The Federal Government pension increase 2015 marked a pivotal shift in Pakistan’s pension policy. On 7th July 2015, the Finance Division (Regulations Wing) issued Office Memorandum No. F.4(1)-Reg.6/2015-1444, sanctioning a 7.5% increase in net pension for all civil pensioners, armed forces retirees, and civilian staff from defence estimates.
Table of Contents
Complete Reference:
- Office Memorandum No.: F.4(1)-Reg.6/2015-1444
- Date of Issue: 7th July, 2015
- Issuing Authority: Finance Division (Regulations Wing), Government of Pakistan
- Effective Date: 1st July, 2015
Factual Background
Prior to 2015, federal pensioners received multiple ad-hoc relief increases. Notably, a 20% increase was granted on 2nd July 2012 (O.M. No. F.4(1)-Reg.6/2012-1144). However, the government decided to restructure these benefits.
Core Legal Question
Would the 20% pension increase continue for those retiring on or after 1st July 2015? And how would the new 7.5% increase interact with prior relief measures?
Findings of the Authority (Finance Division)
The President of Pakistan sanctioned the following:
- 7.5% increase on net pension (excluding Medical Allowance) from 1st July 2015 until further orders.
- Discontinuation of the 20% increase (from 2012) for retirees on or after 1st July 2015.
- Continuation of previous 15% (2010), 15% (2011), 10% (2013), and 10% (2014) increases for new retirees.
Key Definition: “Net Pension” = Pension being drawn minus Medical Allowance.
Core Legal Concepts Upheld
- Non-retroactive application: Future retirees cannot claim discontinued benefits.
- Proportionate sharing: If gross pension is shared with another government (per Accounts Code, Vol-I, Part-IV), the increase is apportioned proportionally.
- Exclusions: No increase on Special Additional Pension (in lieu of orderly/driver allowance).
- Overseas applicability: Civil pensioners residing abroad (except India/Bangladesh) who retired after 15.08.1947 and receive no British pension increase are eligible.
Final Judgement / Decision
The Finance Division ordered immediate implementation. Family pensions under the Pension-cum-Gratuity Scheme 1954, Liberalized Pension Rules 1977, Extraordinary Pension Rules, and Compassionate Allowance (CSR-353) are also entitled to the 7.5% increase.
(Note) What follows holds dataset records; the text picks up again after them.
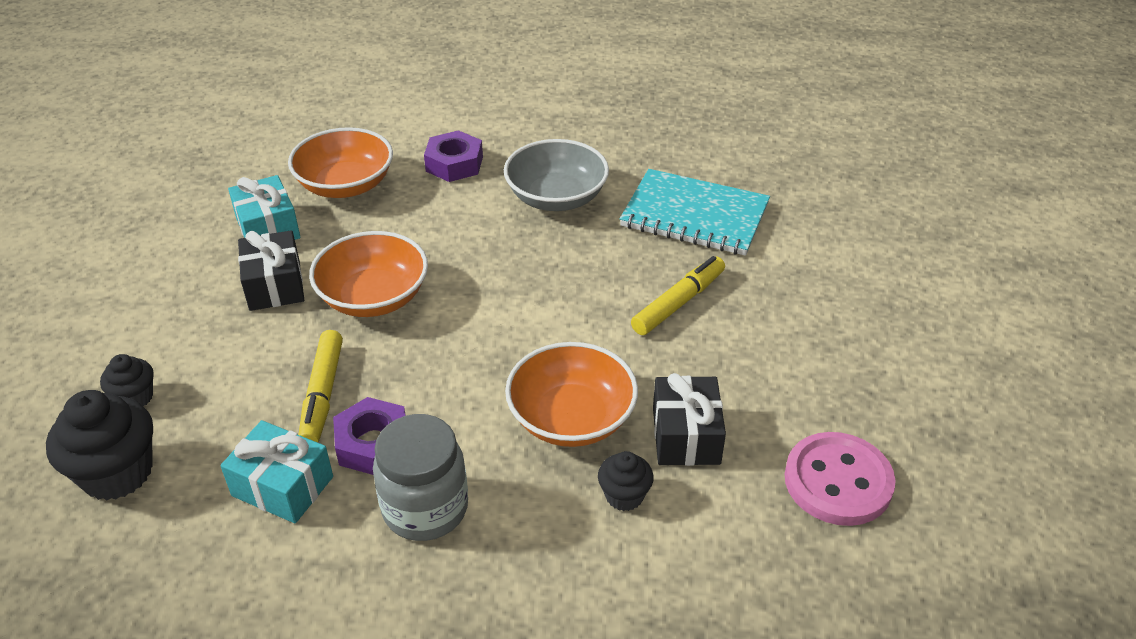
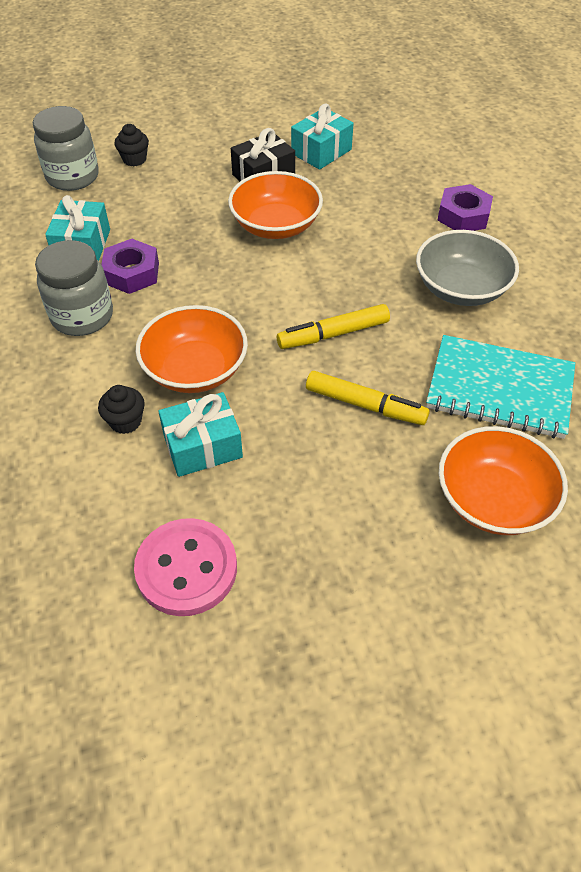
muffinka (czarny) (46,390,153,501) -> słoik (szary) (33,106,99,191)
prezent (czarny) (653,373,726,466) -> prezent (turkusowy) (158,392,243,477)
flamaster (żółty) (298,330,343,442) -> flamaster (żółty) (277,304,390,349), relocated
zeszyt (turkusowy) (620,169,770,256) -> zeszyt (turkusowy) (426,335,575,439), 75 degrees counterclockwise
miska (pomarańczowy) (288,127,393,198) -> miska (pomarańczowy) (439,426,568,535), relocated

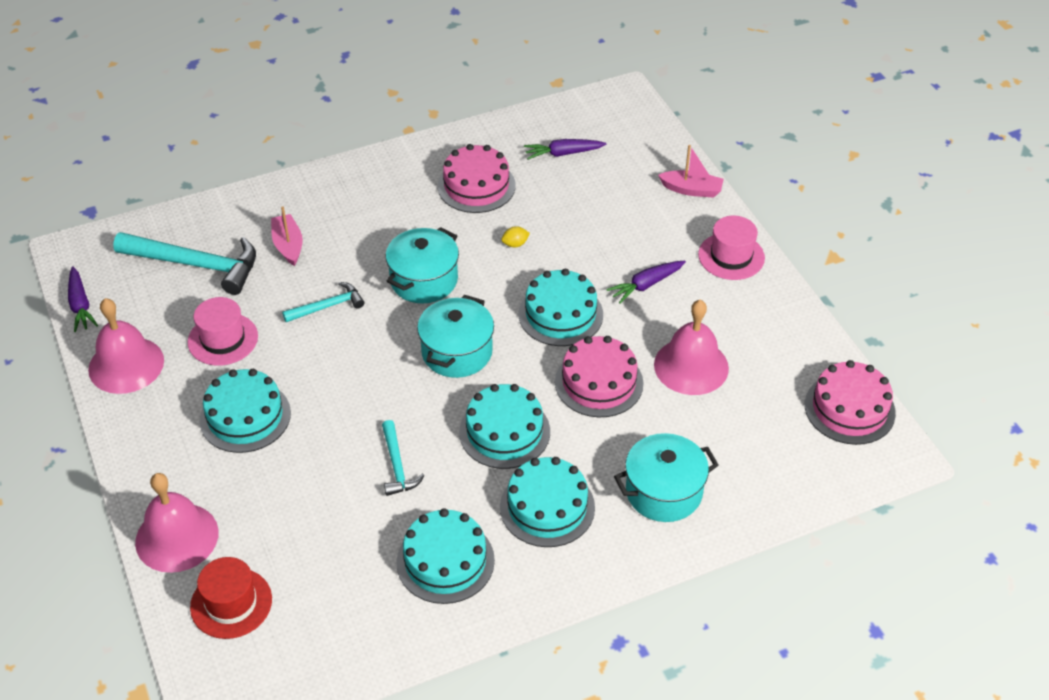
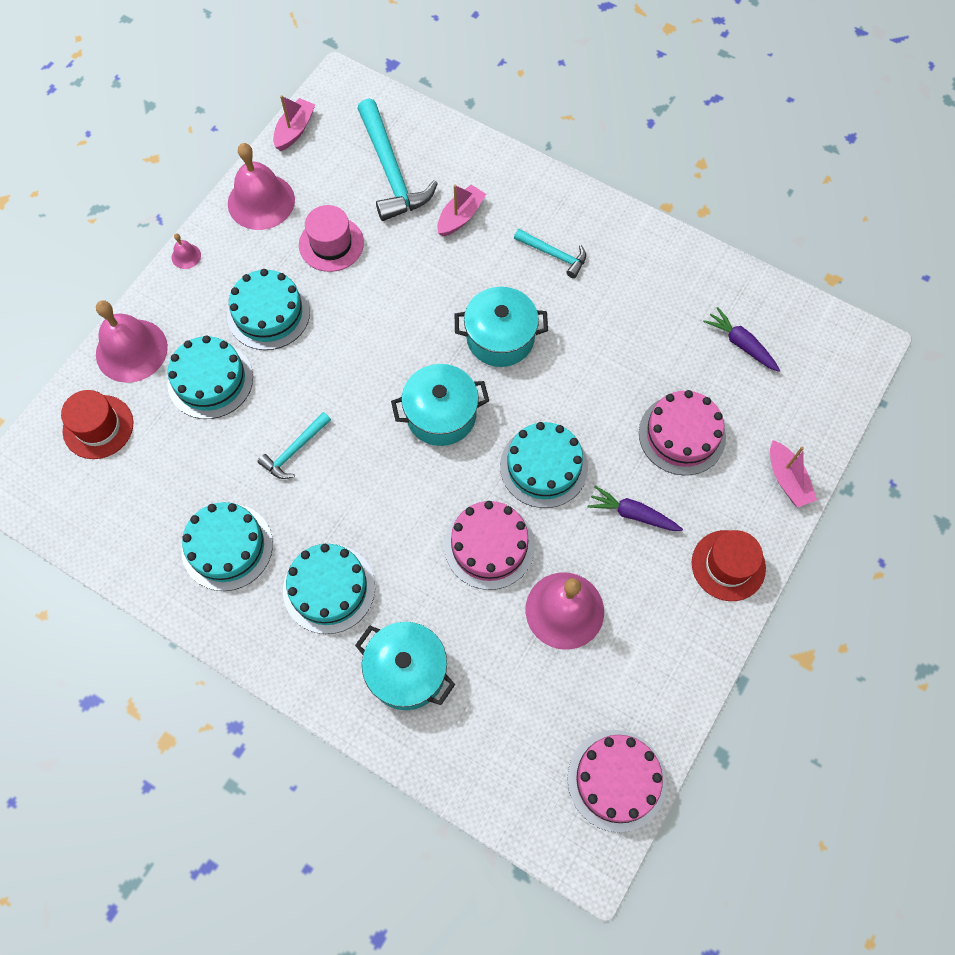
tort (turkusowy) (459,384,550,469) -> tort (turkusowy) (167,336,253,419), relocated
none -> dzwonek (różowy) (172,234,201,269)
marchewka (fioletowy) (68,266,98,332) -> łódka (różowy) (273,95,315,151)
młotek (turkusowy) (282,282,364,322) -> młotek (turkusowy) (514,229,586,278), relocated
tort (różowy) (438,144,516,213) -> tort (różowy) (639,390,726,475), relocated
kapelusz (różowy) (698,216,765,280) -> kapelusz (czerwony) (692,530,766,601)
cytryna (żółty) (502,226,530,247) -> none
Summary Table: Key Decision Highlights
| Aspect | Before 1st July 2015 | Effective 1st July 2015 |
|---|---|---|
| 20% increase (2012 O.M.) | Applicable to all | Discontinued for new retirees |
| 15% (2010) + 15% (2011) + 10% (2013) + 10% (2014) | Applicable | Retained for new retirees |
| New 7.5% increase | Not applicable | Applicable to all (old & new) |
| Medical Allowance | Included in gross pension | Excluded from “net pension” |
| Family pension | Eligible for prior increases | Eligible for 7.5% increase |
Importance for Employees
For current pensioners, this meant an immediate 7.5% boost in monthly income. For future retirees (after 1st July 2015), the loss of the 20% increase was partially offset by retaining four earlier increases (15%+15%+10%+10%) plus the new 7.5%.
Practical Implications for Service Law
- Employers must recompute net pension before applying percentage increases.
- Medical Allowance is deductible for calculation purposes.
- Discontinuation of previous increases must be clearly communicated at retirement.
- Overseas pensioners must provide proof of non-receipt of British pension increases.
Conclusion
The Federal Government pension increase 2015 represents a balanced approach: rewarding existing pensioners while restructuring future liabilities. Service law practitioners must carefully distinguish between “discontinued” (20%) and “retained” (15%, 15%, 10%, 10%) increases when advising clients who retired exactly on or after 1st July 2015.